#### [What this task involves]
Copy every one of the records below line for line, without altering a single character.

Dataset entries:
———
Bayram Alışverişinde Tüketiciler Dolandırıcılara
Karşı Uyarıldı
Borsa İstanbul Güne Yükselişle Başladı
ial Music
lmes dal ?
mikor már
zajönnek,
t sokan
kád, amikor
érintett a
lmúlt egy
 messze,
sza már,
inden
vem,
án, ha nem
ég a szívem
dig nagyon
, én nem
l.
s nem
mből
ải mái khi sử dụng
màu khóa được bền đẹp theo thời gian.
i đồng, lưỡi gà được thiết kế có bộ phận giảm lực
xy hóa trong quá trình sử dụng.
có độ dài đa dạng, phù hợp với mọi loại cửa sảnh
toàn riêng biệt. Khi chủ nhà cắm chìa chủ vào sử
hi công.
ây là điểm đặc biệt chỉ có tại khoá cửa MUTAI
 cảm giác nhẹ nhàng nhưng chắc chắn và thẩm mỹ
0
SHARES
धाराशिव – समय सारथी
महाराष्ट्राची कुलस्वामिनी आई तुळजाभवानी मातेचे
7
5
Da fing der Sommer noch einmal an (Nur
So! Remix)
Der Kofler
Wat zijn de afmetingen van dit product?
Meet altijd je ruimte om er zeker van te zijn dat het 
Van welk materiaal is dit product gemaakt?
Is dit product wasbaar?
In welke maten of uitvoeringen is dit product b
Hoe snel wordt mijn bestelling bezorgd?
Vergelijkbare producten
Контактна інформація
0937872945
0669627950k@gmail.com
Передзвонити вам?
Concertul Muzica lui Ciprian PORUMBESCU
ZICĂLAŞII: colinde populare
———
#### [Answer to this task]
Bayram Alışverişinde Tüketiciler Dolandırıcılara
Karşı Uyarıldı
Borsa İstanbul Güne Yükselişle Başladı
ial Music
lmes dal ?
mikor már
zajönnek,
t sokan
kád, amikor
érintett a
lmúlt egy
 messze,
sza már,
inden
vem,
án, ha nem
ég a szívem
dig nagyon
, én nem
l.
s nem
mből
ải mái khi sử dụng
màu khóa được bền đẹp theo thời gian.
i đồng, lưỡi gà được thiết kế có bộ phận giảm lực
xy hóa trong quá trình sử dụng.
có độ dài đa dạng, phù hợp với mọi loại cửa sảnh
toàn riêng biệt. Khi chủ nhà cắm chìa chủ vào sử
hi công.
ây là điểm đặc biệt chỉ có tại khoá cửa MUTAI
 cảm giác nhẹ nhàng nhưng chắc chắn và thẩm mỹ
0
SHARES
धाराशिव – समय सारथी
महाराष्ट्राची कुलस्वामिनी आई तुळजाभवानी मातेचे
7
5
Da fing der Sommer noch einmal an (Nur
So! Remix)
Der Kofler
Wat zijn de afmetingen van dit product?
Meet altijd je ruimte om er zeker van te zijn dat het 
Van welk materiaal is dit product gemaakt?
Is dit product wasbaar?
In welke maten of uitvoeringen is dit product b
Hoe snel wordt mijn bestelling bezorgd?
Vergelijkbare producten
Контактна інформація
0937872945
0669627950k@gmail.com
Передзвонити вам?
Concertul Muzica lui Ciprian PORUMBESCU
ZICĂLAŞII: colinde populare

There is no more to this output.